Is it true that open clusters have $E > 0$ and globular clusters have $E < 0$?

Question

I just need to confirm or refute something I'm believing since a very long time, maybe without real evidence.

Can we distinguish stellar clusters by their total mechanical energy ?

Is it true that all "open" star clusters have a positive energy (i.e. more kinetic energy that potential energy), while all globular clusters are "closed" systems with negative total energy (i.e less kinetic energy than total potential energy) ?

So for example, the Peiades M45 are "open" : they have $E > 0$, while M4, M53 and M80 (globulars) have $E < 0$ ? Is this true ?

Answer 1

Stars in an open star cluster are - according to wikipedia - "loosly bound by mutual gravity". Whereas a globular cluster is more dense and will be "less loosly" bound - to use the same terminology.

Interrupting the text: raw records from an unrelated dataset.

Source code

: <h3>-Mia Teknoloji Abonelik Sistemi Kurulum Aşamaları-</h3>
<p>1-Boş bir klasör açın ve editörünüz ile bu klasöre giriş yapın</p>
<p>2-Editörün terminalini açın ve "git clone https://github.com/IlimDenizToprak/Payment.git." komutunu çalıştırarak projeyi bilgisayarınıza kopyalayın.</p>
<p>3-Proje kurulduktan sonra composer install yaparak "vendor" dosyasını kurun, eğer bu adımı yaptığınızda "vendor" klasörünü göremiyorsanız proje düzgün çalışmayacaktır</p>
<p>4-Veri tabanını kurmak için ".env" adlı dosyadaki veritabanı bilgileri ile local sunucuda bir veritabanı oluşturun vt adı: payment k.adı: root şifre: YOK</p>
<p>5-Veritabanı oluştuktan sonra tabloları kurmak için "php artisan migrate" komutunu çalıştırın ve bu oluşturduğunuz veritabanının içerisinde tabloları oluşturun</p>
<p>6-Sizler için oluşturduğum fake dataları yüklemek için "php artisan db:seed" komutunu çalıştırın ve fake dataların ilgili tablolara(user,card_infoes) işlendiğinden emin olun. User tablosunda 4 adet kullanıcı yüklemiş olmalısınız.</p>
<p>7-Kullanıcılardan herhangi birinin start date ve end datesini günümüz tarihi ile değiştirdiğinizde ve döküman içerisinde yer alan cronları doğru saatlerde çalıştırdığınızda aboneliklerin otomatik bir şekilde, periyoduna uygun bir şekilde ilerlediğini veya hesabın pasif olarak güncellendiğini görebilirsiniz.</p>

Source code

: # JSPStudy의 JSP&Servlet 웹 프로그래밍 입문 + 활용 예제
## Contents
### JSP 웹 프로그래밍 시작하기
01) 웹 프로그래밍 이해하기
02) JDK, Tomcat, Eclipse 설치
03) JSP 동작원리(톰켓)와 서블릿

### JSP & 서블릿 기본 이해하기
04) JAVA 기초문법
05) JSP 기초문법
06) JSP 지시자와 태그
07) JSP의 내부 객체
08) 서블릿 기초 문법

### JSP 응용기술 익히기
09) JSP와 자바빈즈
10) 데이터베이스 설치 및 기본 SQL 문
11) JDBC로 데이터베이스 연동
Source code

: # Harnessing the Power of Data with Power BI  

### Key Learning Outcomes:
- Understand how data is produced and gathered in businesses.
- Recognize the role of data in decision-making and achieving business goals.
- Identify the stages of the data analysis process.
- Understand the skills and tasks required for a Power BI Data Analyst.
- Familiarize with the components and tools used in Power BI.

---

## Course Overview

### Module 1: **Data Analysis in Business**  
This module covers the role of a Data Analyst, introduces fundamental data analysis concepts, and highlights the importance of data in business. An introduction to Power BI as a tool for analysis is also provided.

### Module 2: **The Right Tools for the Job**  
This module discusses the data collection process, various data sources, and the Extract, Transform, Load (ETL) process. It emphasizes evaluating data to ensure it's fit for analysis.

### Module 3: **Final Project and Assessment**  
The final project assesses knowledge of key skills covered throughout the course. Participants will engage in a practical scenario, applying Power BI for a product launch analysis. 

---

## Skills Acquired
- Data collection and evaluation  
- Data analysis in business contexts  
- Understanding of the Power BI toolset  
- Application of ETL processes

Since the stars in the open star cluster still are gravitationally bound, the total energy $E$ must be less than zero. This criterium that $E<0$ is always correct for (gravitationally or otherwise) bound systems for exactly the reason you stated, the kinetic energy is 'less positive' than the potential is negative. Otherwise the particles (stars in this case) would break free from the gravitational interactions with the other particles - and that's the complete opposite of a bound system.

However, the fate of most open star clusters is that it will fall apart. This can be due to

• mass loss of the cluster or,
• internal processes like a slingshot due to close encounters between constituent stars.

From the get-go these open clusters are quite unstable, so $E$ will be close to zero, but still negative ofcourse because it's a bound system. But it is instable enough for the following to happen. Young, bright stars radiate a lot of energy, and this means that the radiation pressure on the surronding cloud from which these stars are born is high. The light from these young stars can blow large amounts of mass in the form of this gas and dust out of the system - which has an influence on the total energy of the system! Because the mass of the system drops, the total energy rises (read: becomes less negative) - wich makes it easier for the constituent stars to reach escape velocity. If you don't like thinking in terms of energy, the escape velocity is $v_e = \sqrt{2GM/r}$, so $v_e \propto M $. If $M$ drops, so does the escape velocity.

The second bullet speaks for itself, I think.

You can deduce that $E$ has to be negative from a conservation viewpoint. When the stars in the cluster are born from the same cloud, this cloud already is gravitationally bound, so $E<0$, and unless some energy is lost at some point, the cloud will stay bound. But like I said and as you said, most of these clusters don't stay bound for very long, and eventually will evaporate.